Sin embargo, si de viajar en el tiempo se trata, para mí no hay nada como la Cuaresma.
El año previo, todo era expectación. Mi mamá solía cantar en un coro, el “Coro de San Francisco”, refiriéndose al templo del mismo nombre, y desde meses atrás se preparaban para la ocasión. Eran semanas de intensos arreglos y ensayos; recuerdo entre otras piezas, el Stabat Mater dolorosa (“estaba la Madre sufriendo”) -que no es lo mismo que estar sufriendo de a madre- cantado una y otra vez hasta que quedaba perfecto. Recuerdo también, ya en pleno Viernes Santo, la liturgia de las “Siete Palabras”, de la primera: “Padre, perdónalos, porque no saben lo que hacen”, a la última: “Padre, en tus manos encomiendo mi espíritu”; a los curas ataviados de rojo sin arreo alguno y el luto de las mujeres, vestidas de colores discretos y con un velo cubriéndoles la cabeza. Pero, como ya lo decía, para mí, lo mejor de todo era la comida. Los chacales -a los que en otras regiones del país les llaman “chuales”-, las lentejas, las habas (¡guácala!), el pescado y la capirotada. Yo comía todo menos habas y el pescado empanizado era de mis favoritos. Mi mamá lo salpimentaba, lo lampreaba en huevo y lo empanizaba. Lo que más me gustaba eran las ocasiones en que no había pan y ella molía “galletas de soda” hasta dejar una pasta finita que después cubría el filete; puesto a freír y eliminado el exceso de aceite con una servilleta, quedaba dorado y crujiente, un pedacito de sol en el centro del plato que después aderezaba con un buen chorro de limón. Ni que decir de la capirotada: Los trozos de pan empapados en una espesa salsa hecha a base de agua, piloncillo, canela y clavos de olor; que después se servía con mitades de cacahuate, un puñado de “pasitas”, queso y grajeas de colores. Una pequeña fiesta para el paladar, para los ojos y para el corazón.
Una vez, estaba mi mamá, quien me parecía en ese entonces la mujer más hermosa del Mundo (escribo que “me parecía”, porque con el correr de los años lo he constatado), estaba mi mamá, repito, en la cocina y llegó mi primo Alfredo: “Oiga tía, ¿por qué tiene remojando esas palomitas?”; “¿cuáles palomitas?

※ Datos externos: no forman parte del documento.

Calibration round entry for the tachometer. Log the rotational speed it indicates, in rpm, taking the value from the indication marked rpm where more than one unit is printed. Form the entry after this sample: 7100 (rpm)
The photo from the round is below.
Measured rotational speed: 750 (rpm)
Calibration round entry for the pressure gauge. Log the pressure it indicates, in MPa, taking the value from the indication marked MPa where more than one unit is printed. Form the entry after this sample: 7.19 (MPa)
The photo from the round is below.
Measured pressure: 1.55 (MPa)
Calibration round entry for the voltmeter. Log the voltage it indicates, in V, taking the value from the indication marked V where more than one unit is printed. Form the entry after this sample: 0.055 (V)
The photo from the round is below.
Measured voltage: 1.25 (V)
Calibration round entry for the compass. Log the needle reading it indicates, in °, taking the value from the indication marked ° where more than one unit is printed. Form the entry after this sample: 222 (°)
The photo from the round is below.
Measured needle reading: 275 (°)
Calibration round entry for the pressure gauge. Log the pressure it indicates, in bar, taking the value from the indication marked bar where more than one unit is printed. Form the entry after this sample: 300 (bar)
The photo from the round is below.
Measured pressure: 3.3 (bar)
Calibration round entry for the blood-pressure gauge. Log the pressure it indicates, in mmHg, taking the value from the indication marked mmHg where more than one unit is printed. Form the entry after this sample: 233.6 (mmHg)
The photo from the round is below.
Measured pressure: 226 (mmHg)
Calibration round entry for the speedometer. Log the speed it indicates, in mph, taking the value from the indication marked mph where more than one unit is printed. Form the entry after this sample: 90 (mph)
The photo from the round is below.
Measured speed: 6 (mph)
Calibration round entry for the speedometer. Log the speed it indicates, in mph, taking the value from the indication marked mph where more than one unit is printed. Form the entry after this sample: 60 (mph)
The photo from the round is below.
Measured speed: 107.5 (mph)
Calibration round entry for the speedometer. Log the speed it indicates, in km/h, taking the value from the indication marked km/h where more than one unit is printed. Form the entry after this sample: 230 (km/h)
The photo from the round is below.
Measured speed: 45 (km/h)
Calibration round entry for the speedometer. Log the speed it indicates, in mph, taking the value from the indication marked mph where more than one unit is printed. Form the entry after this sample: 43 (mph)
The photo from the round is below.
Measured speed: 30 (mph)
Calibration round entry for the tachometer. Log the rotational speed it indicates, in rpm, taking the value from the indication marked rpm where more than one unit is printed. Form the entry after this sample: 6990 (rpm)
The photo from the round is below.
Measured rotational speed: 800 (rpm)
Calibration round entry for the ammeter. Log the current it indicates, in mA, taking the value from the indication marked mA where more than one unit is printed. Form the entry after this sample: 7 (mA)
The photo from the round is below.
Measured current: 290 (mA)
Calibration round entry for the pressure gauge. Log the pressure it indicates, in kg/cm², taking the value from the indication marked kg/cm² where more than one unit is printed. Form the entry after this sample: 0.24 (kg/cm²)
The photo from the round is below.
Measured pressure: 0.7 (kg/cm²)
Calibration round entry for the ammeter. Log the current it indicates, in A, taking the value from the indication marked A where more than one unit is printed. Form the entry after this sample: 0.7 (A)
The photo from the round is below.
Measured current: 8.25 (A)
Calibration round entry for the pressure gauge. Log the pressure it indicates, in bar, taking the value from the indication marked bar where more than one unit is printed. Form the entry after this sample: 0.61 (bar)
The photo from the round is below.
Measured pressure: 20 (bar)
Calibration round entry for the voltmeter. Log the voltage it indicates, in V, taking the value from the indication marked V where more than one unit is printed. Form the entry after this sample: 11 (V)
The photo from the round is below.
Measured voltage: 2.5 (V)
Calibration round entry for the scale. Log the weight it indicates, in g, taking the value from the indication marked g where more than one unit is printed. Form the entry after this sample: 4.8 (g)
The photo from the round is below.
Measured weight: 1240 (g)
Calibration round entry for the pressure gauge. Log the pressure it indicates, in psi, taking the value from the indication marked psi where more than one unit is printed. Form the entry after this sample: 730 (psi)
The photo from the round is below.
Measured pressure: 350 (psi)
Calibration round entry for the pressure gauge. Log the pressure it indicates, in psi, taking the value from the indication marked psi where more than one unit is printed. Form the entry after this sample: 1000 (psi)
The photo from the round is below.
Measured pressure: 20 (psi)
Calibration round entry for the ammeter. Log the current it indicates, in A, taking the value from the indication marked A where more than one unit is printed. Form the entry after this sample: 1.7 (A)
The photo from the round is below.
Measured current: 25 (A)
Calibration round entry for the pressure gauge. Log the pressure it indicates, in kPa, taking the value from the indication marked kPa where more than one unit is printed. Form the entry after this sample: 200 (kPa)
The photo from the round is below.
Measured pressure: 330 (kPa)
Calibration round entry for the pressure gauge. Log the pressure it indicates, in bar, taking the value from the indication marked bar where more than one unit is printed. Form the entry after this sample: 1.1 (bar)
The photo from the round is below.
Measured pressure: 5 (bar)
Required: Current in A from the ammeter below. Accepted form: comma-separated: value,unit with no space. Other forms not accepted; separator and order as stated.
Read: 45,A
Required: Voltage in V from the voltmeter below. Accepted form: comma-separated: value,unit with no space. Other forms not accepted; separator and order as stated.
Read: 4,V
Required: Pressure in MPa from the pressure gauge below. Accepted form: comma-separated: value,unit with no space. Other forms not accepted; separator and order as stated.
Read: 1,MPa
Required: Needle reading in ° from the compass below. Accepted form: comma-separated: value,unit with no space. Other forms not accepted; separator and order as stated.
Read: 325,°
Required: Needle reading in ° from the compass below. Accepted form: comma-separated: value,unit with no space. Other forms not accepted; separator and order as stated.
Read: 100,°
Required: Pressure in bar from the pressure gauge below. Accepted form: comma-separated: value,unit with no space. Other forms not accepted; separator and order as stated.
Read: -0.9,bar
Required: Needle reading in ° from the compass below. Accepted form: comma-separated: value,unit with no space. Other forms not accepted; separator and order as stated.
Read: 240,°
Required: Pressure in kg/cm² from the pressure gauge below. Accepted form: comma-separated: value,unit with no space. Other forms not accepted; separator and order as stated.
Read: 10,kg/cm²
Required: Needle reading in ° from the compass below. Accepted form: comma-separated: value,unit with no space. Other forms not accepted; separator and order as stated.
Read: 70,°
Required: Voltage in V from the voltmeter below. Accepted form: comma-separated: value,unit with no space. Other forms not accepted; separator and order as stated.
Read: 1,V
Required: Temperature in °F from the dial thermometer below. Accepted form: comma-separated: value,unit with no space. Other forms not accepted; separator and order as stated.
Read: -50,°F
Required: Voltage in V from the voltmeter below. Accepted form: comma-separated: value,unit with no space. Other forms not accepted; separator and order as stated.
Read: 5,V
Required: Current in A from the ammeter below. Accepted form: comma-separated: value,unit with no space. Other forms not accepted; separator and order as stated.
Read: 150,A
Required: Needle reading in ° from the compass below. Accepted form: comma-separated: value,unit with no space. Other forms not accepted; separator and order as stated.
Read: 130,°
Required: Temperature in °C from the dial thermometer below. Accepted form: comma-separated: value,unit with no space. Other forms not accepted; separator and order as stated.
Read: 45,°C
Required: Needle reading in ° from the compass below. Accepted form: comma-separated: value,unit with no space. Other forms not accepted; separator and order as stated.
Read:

Son chacales, pero están muy secos”; “No tía, son palomitas”; “chacales”; “palomitas”; “chacales”; sacó Alfredo del remojo los supuestos chacales, los secó, los metió en una olla con un chorrito de aceite, la tapó… y comimos palomitas de maíz toda la tarde.
¿La máquina del tiempo? ¡Claro que existe! ¡Si todos llevamos una, aquí, al lado izquierdo del pecho, juntito del esternón!